Molecular genetics of renal disorders

Irene Franco


Location: DIBIT1 A2, Floor 4, Room 40

Project Leader, Somatic mutation mechanisms lab
Staff scientist, Molecular Genetics of Renal Disorders Unit

Irene Franco holds a PhD in Human Oncology (2014) and an MS in Biotechnology (2009) from the University of Torino (Italy), where she studied cellular signaling in different physio-pathological contexts, including inflammation, embryonic development and polycystic kidney disease. In 2014, she moved to the Karolinska Institute (Sweden), where she used next generation sequencing to study genetic mechanisms of aging. In 2020, she has obtained a Horizon2020 Marie-Curie individual fellowship to move to San Raffaele and develop her research on mechanisms of somatic mutagenesis in the kidney. She has now obtained independent financing from AIRC and Fondazione Cariplo to study somatic mutagenesis in the context of kidney cancer and polycystic kidney disease.

Research activity

Exposure to exogenous and endogenous mutagens results in the daily accumulation of somatic mutations. The consequent loss of genomic integrity is recognized as the leading force in malignant transformation. Despite this important role, our understanding of ongoing mutagenic processes in healthy tissues and cell types is limited.
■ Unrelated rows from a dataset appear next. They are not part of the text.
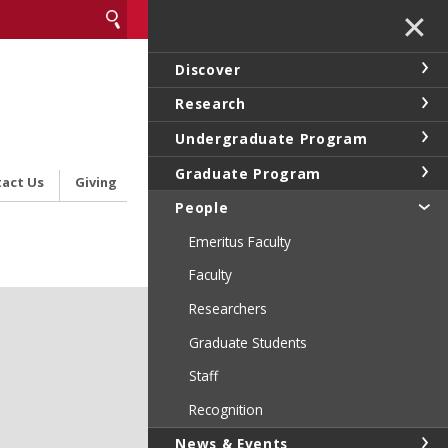
✕
Discover
Research
Undergraduate Program
Graduate Program
act Us
Giving
People
Emeritus Faculty
Faculty
Researchers
Graduate Students
Staff
Recognition
News & Events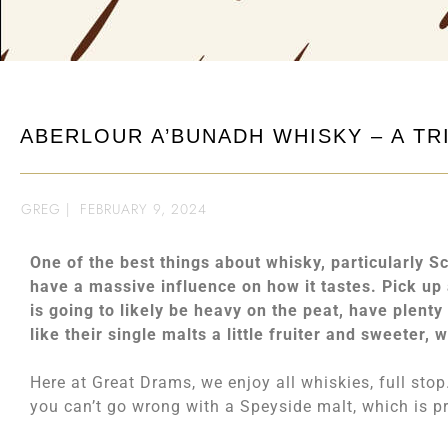
ABERLOUR A’BUNADH WHISKY – A TR
GREG
|
FEBRUARY 9, 2024
One of the best things about whisky, particularly Scot
have a massive influence on how it tastes. Pick u
is going to likely be heavy on the peat, have plent
like their single malts a little fruiter and sweeter, 
Here at Great Drams, we enjoy all whiskies, full sto
you can’t go wrong with a Speyside malt, which is pr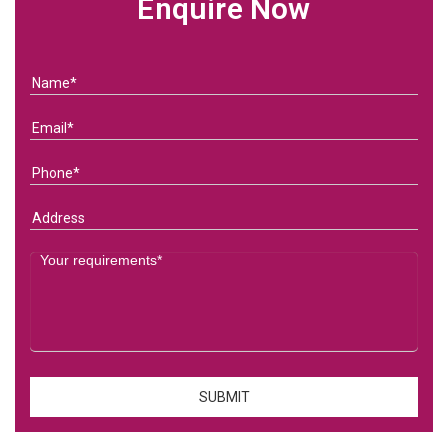
Enquire Now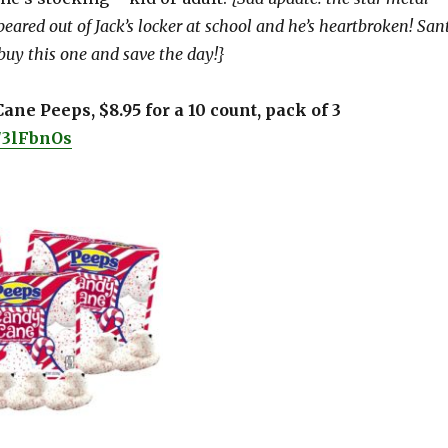
eared out of Jack’s locker at school and he’s heartbroken! San
buy this one and save the day!}
ane Peeps, $8.95 for a 10 count, pack of 3
o/3lFbnOs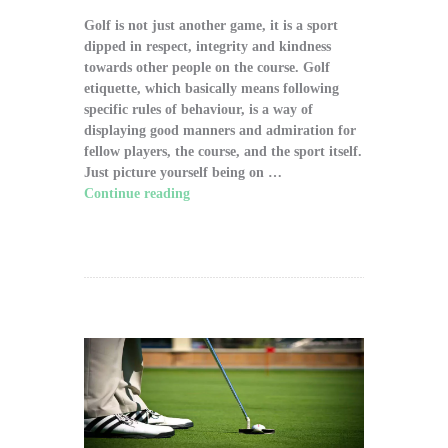
Golf is not just another game, it is a sport
dipped in respect, integrity and kindness
towards other people on the course. Golf
etiquette, which basically means following
specific rules of behaviour, is a way of
displaying good manners and admiration for
fellow players, the course, and the sport itself.
Just picture yourself being on …
Continue reading
"The Significance of Proper
Golf Etiquette on the Course"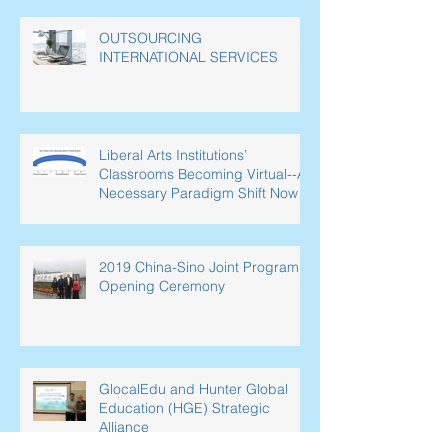
OUTSOURCING
INTERNATIONAL SERVICES
Liberal Arts Institutions’
Classrooms Becoming Virtual--A
Necessary Paradigm Shift Now
Underway in L
2019 China-Sino Joint Program
Opening Ceremony
GlocalEdu and Hunter Global
Education (HGE) Strategic
Alliance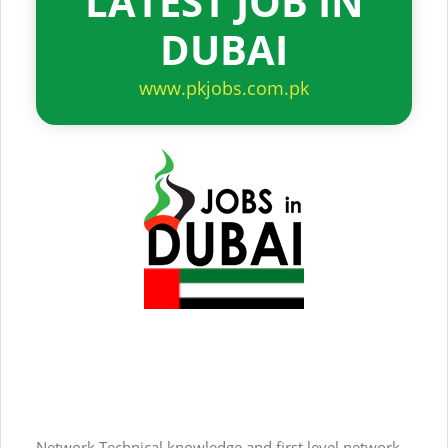
LATEST JOB IN
DUBAI
www.pkjobs.com.pk
Network Technical knowledge and first level network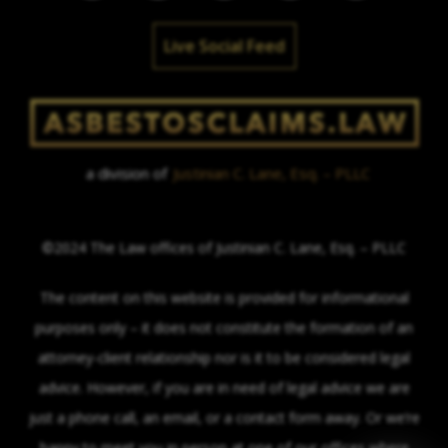
Live Social Feed
a division of
Justinian C. Lane, Esq. – PLLC
©2024 The Law offices of Justinian C. Lane, Esq. – PLLC
The content on this website is provided for informational
purposes only – it does not constitute the formation of an
attorney-client relationship nor is it to be considered legal
advice. However, if you are in need of legal advice we are
just a phone call, an email, or a contact form away. Or we’re
happy to meet you in person at one of our offices where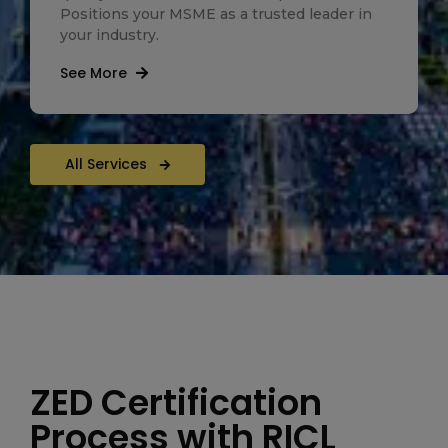
Positions your MSME as a trusted leader in
your industry.
See More
All Services
ZED Certification
Process with RICL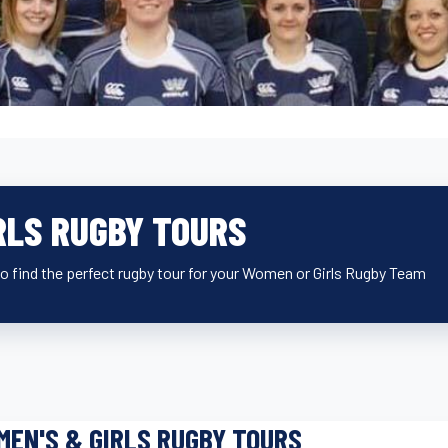
RLS RUGBY TOURS
o find the perfect rugby tour for your Women or Girls Rugby Team
EN'S & GIRLS RUGBY TOURS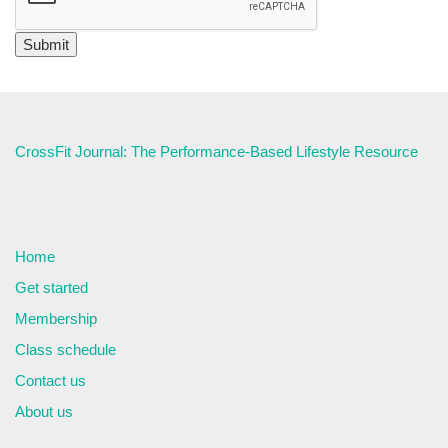
CrossFit Journal: The Performance-Based Lifestyle Resource
Home
Get started
Membership
Class schedule
Contact us
About us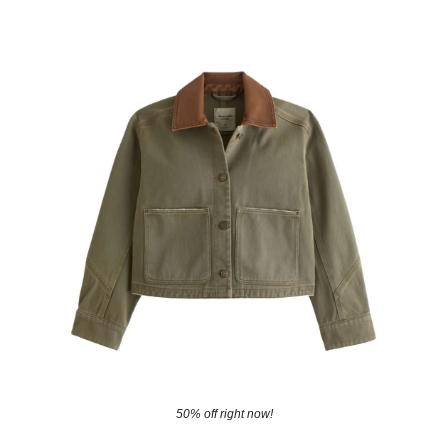
50% off right now!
Our research focuses on somatic mutagenesis in normal tissues, in particular, in pre-cancerous kidney cells. Through analysis of somatic cells taken from human kidneys as well as the use of mouse models, we are investigating molecular mechanisms that may lead to an excessive accumulation of somatic mutations. In particular, through a multidisciplinary approach that combines cellular biology and genomics, we are evaluating whether changes in cellular metabolism may promote mutagenesis and consequently act as a very early trigger of cellular transformation. In addition, we are exploring somatic mutagenesis in kidney samples from patients with inherited diseases that cause cancer predisposition and polycystic kidney disease. Results obtained by this study are expected to provide a better understanding of kidney cancer initiation and possible strategies for prevention of kidney tumors and cysts in individuals at risk.